There was a similar increase in the lead-up to the 2009 election, when ad spending hit $28-million in the 2008-09 fiscal year, an increase of more than 50 per cent from a year earlier. Spending fell to just $3.6-million the following year.

And in the current year, despite only budgeting $8.5-million, the province expects to spend about $16-million in the current fiscal year, which ends March 31.

Government ad spending faced renewed scrutiny last week after a pair of Vancouver lawyers launched a lawsuit against the provincial government, on behalf of its citizens, in an attempt to stop the government’s pre-election advertising, which their lawsuit alleges unfairly benefits the incumbent Liberal party.

The proposed class-action suit, filed in B.C. Supreme Court, seeks to force the BC Liberals to pay taxpayers back some of the money spent in the past year.

Mr. Wilkinson, a Vancouver MLA and also Minister of Advanced Education, was unavailable to comment on the apparent spikes in election spending, but a spokesperson sent a statement noting ad budgets contrast and expand depending on matters of public interest that arise.
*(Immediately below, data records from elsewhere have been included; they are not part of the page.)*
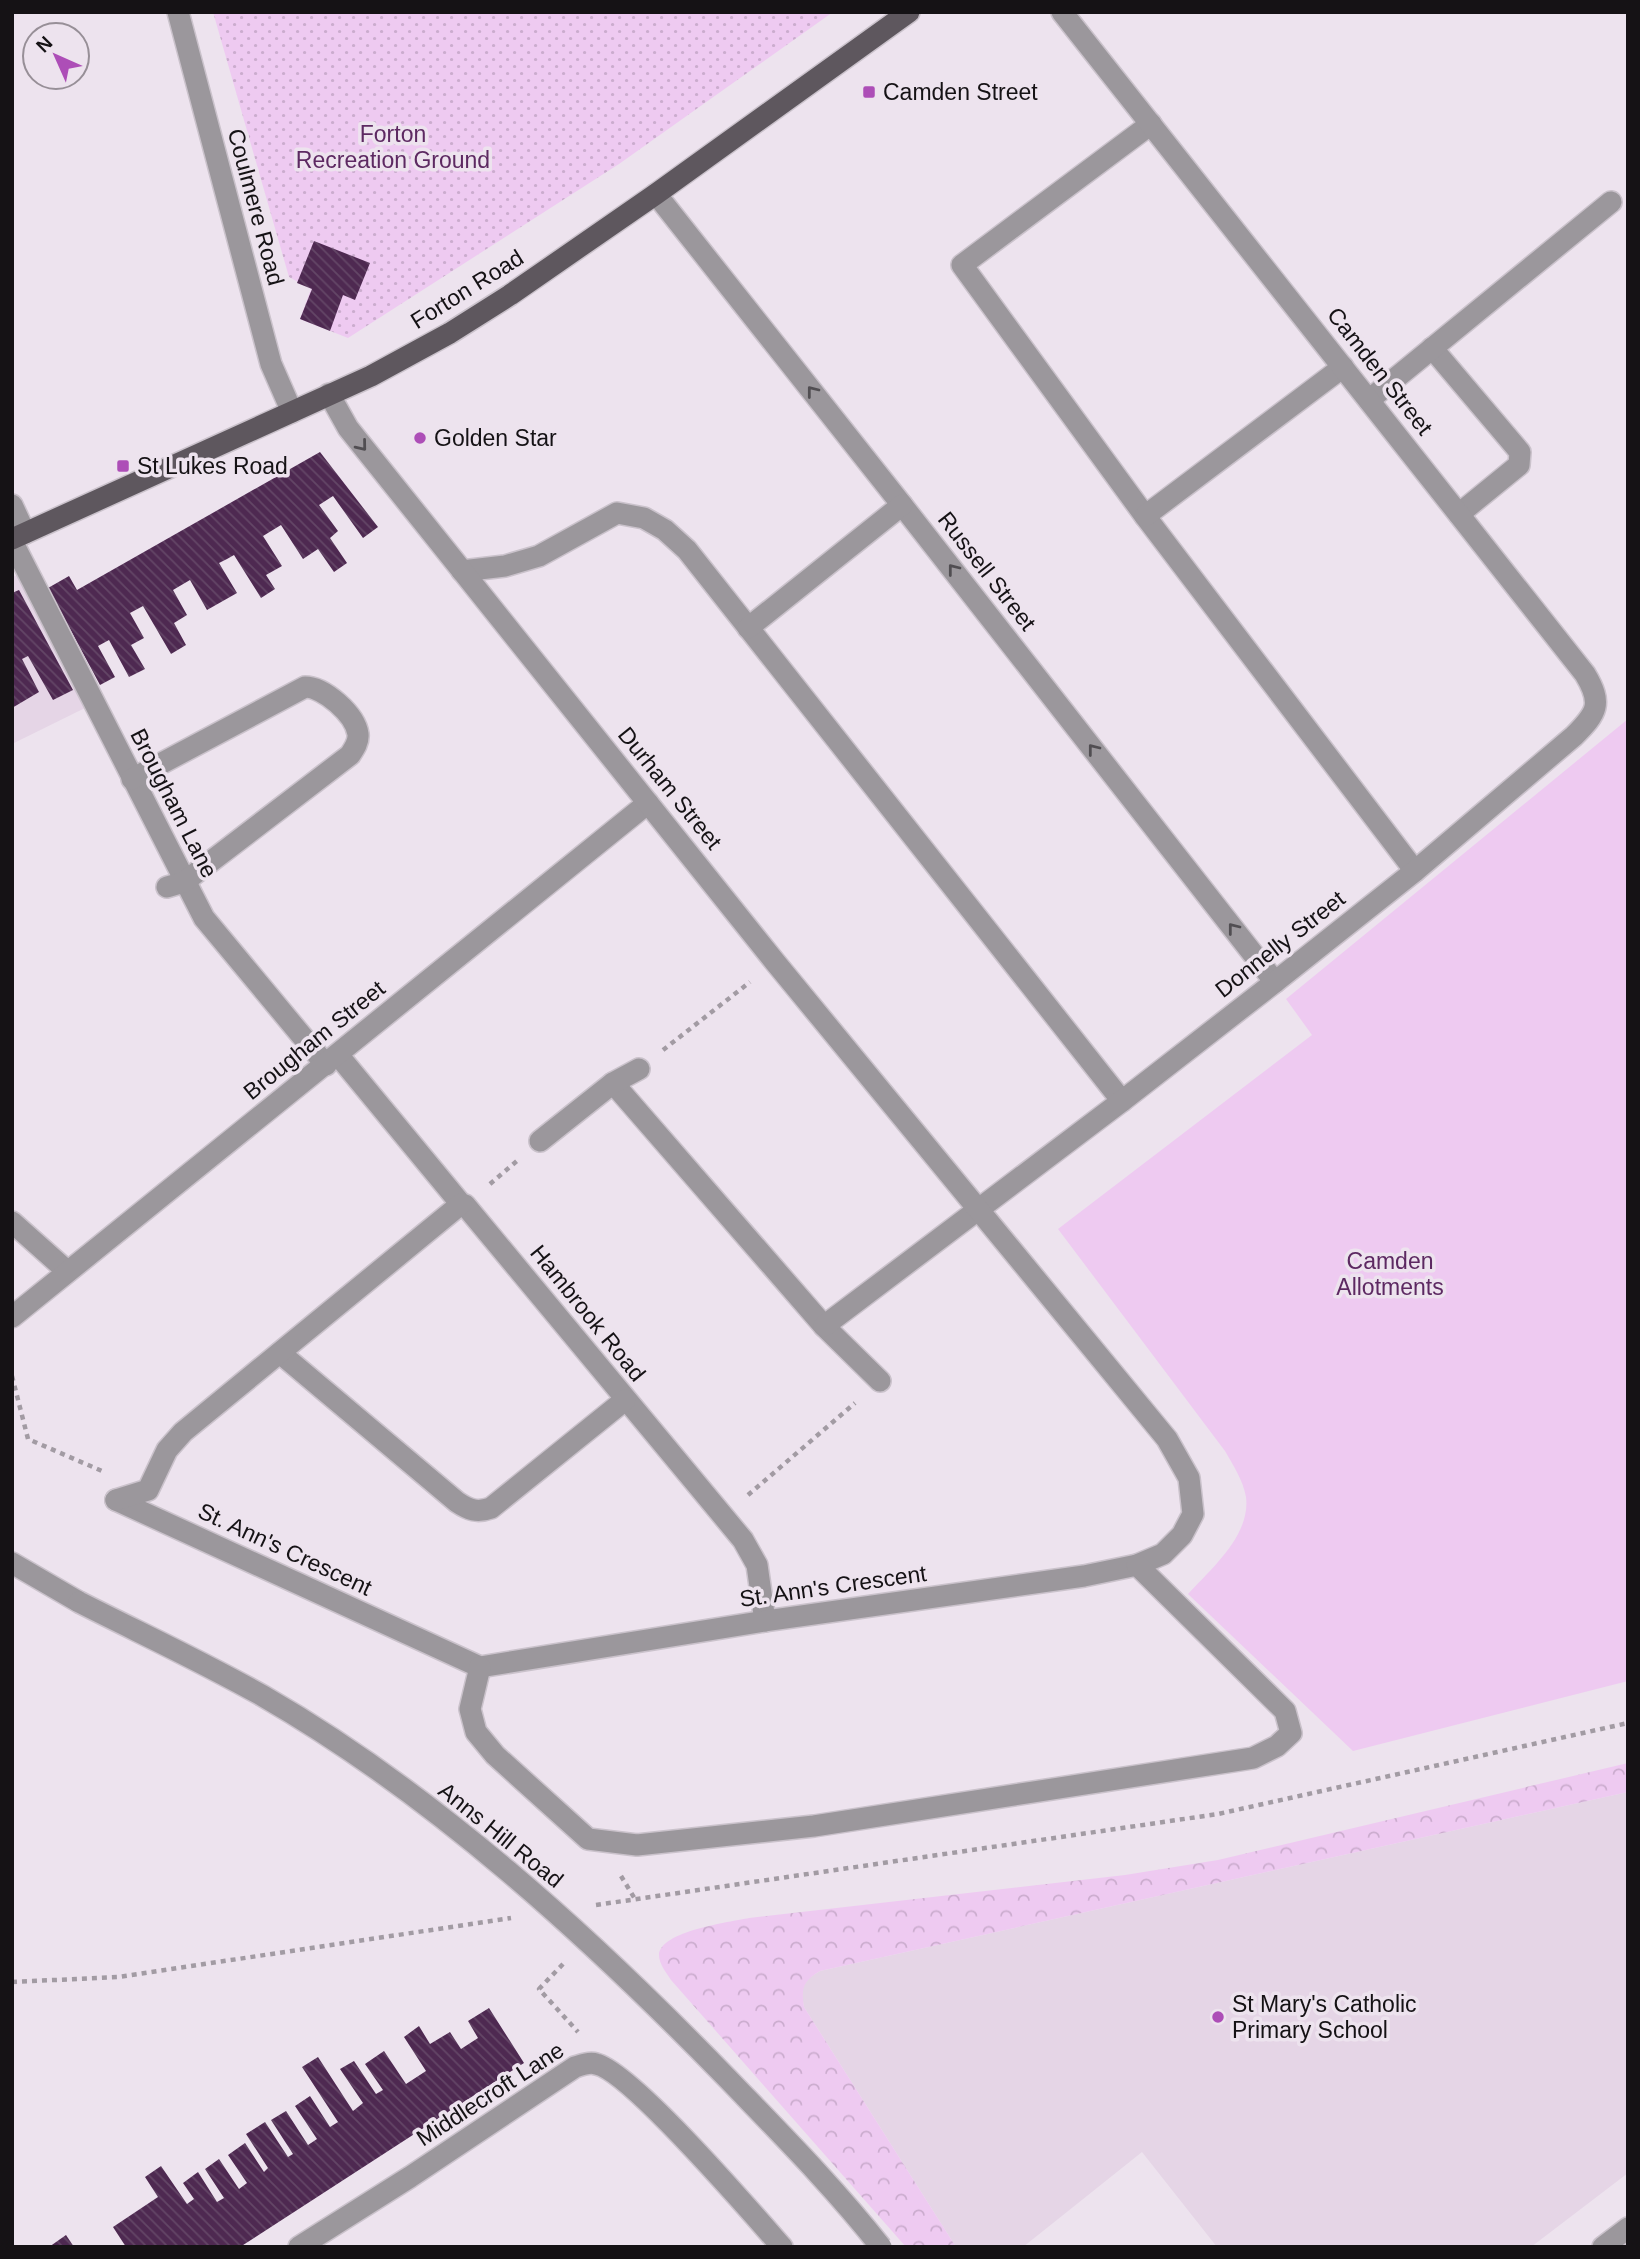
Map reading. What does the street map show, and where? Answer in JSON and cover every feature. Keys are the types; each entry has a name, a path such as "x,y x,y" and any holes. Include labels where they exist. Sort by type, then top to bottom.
{"main road":[{"name":"Forton Road","path":"17,538 401,360 480,316 656,194 909,12"}],"street":[{"name":"Coulmere Road","path":"178,12 271,364 292,412"},
{"name":"Camden Street","path":"1062,12 1585,674 1594,688 1597,700"},
{"path":"1151,124 962,265 1145,516 1415,871"},
{"name":"Russell Street","path":"656,194 1275,982"},
{"path":"1368,400 1611,202"},
{"path":"1432,348 1520,452 1519,465 1459,514"},
{"path":"1145,516 1342,367"},
{"name":"Durham Street","path":"329,394 348,428 400,494 977,1210"},
{"name":"Brougham Lane","path":"12,505 17,538 176,885 332,1060"},
{"path":"748,628 902,505"},
{"path":"462,571 505,566 539,556 617,513 644,518 665,530 687,550 1122,1101"},
{"path":"121,770 305,687 315,687 325,692 354,723 358,734 350,755 176,885"},
{"name":"Donnelly Street","path":"824,1326 1122,1101 1415,871 1574,736 1594,714 1597,700"},
{"name":"Brougham Street","path":"12,1317 648,803"},
{"name":"Hambrook Road","path":"332,1060 463,1204 751,1552 757,1565 765,1622"},
{"path":"540,1141 613,1083 639,1069"},
{"path":"613,1083 824,1326 880,1381"},
{"path":"148,1490 167,1450 183,1432 463,1204"},
{"name":"St. Ann's Crescent","path":"148,1490 116,1500 480,1667 1084,1576 1137,1565 1163,1554 1182,1535 1194,1514 1189,1478 1167,1439 977,1210"},
{"path":"12,1222 67,1271"},
{"path":"280,1353 469,1510 491,1508 625,1400"},
{"name":"Anns Hill Road","path":"12,1563 79,1602 263,1696 361,1759 482,1849 672,2021 811,2164 881,2247"},
{"path":"480,1667 470,1709 476,1732 495,1755 588,1839 637,1846 814,1826 1033,1793 1253,1758 1277,1746 1291,1733 1285,1711 1137,1565"},
{"name":"Middlecroft Lane","path":"299,2247 575,2067 596,2064 611,2071 652,2108 707,2163 782,2247"},
{"path":"1603,2247 1628,2228"}],"path":[{"path":"639,1069 775,962"},
{"path":"463,1204 540,1141"},
{"path":"12,1376 28,1438 148,1490"},
{"path":"723,1516 880,1381"},
{"path":"595,1905 1218,1814 1628,1723"},
{"path":"12,1982 118,1977 513,1917"},
{"path":"585,1940 539,1989 586,2040 596,2064"}],"shaded area":[{"path":"17,575 85,708 12,744 12,577"},
{"name":"St Mary's Catholic Primary School","path":"1628,1792 1628,2173 1531,2247 1217,2247 1142,2152 1023,2247 956,2247 804,2007 801,1990 807,1979 820,1971"}],"green space":[{"name":"Forton Recreation Ground","path":"213,12 833,12 619,164 348,338 300,319 311,289 289,277"},
{"name":"Camden Allotments","path":"1628,719 1628,1681 1353,1751 1188,1594 1236,1538 1246,1511 1243,1485 1225,1451 1058,1229 1312,1035 1286,999"},
{"path":"1628,1763 1628,1792 820,1971 814,1975 804,1986 804,2007 956,2247 906,2247 671,1980 659,1958 662,1947 671,1940 697,1929 727,1922 1125,1875 1218,1860"}],"building":[{"path":"314,241 370,263 355,300 343,295 330,331 300,319 312,289 297,283"},
{"path":"320,452 378,527 363,538 333,496 319,505 338,531 330,538 347,563 334,572 318,549 303,559 281,525 263,536 282,566 266,575 275,589 261,598 234,555 219,563 237,593 207,610 190,580 173,590 187,615 174,623 186,645 171,654 143,606 130,613 144,638 131,645 145,669 129,677 109,640 98,646 115,677 100,685 48,588 69,576 77,590"},
{"path":"19,590 73,690 53,700 28,656 22,659 39,692 12,708 12,593"},
{"path":"489,2008 524,2063 240,2247 126,2247 113,2227 158,2197 145,2177 161,2166 187,2204 194,2199 183,2183 198,2172 217,2202 224,2198 205,2169 219,2159 239,2189 247,2183 228,2155 245,2143 264,2172 268,2168 246,2134 265,2122 288,2157 293,2154 271,2120 286,2111 308,2145 317,2139 295,2106 310,2096 330,2127 338,2122 302,2067 318,2057 353,2111 363,2103 340,2069 354,2061 376,2094 383,2090 365,2064 384,2051 406,2084 426,2071 404,2037 419,2026 430,2044 450,2032 461,2049 478,2038 468,2021"},
{"path":"66,2235 74,2247 49,2247"}],"place":[{"name":"Camden Street","path":"869,92"},
{"name":"Golden Star","path":"420,438"},
{"name":"St Lukes Road","path":"123,466"},
{"name":"St Mary's Catholic Primary School","path":"1218,2017"}]}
“Over the course of the year, programs and services may be developed or expanded as additional important priorities emerge,” the statement said.

Mr. Wilkinson previously told The Globe that each government ad is vetted by ministry staff, who ensure that it is fact-based, refers to a program requiring participation from the public and is non-partisan.

“Like so many things, the proof is in the pudding of what the public actually see on TV,” he said. “I don’t apologize for informing people about programs that they have funded with their tax dollars.”

He has dismissed the lawsuit as a pre-election political stunt and said his office has created new policies surrounding these ads following recommendations made by the Office of the Auditor-General in 2014.

The Auditor-General said the ministry’s policies may have changed, but there is no process in place that allows an independent third party to parse ads for partisanship.

“Can our office go in and take a look if we choose to? Absolutely. At the moment, would it be the highest thing on my list of priorities? No, it would not,” said Ms. Bellringer. “I know that isn’t very satisfying to somebody’s who is disturbed by it, but it does take more than just taking a look at one ad and saying, ‘Oh, yes, that ad crosses the line.’”

She said a full audit would take months to complete, so she is looking forward to discussing the matter with the minister.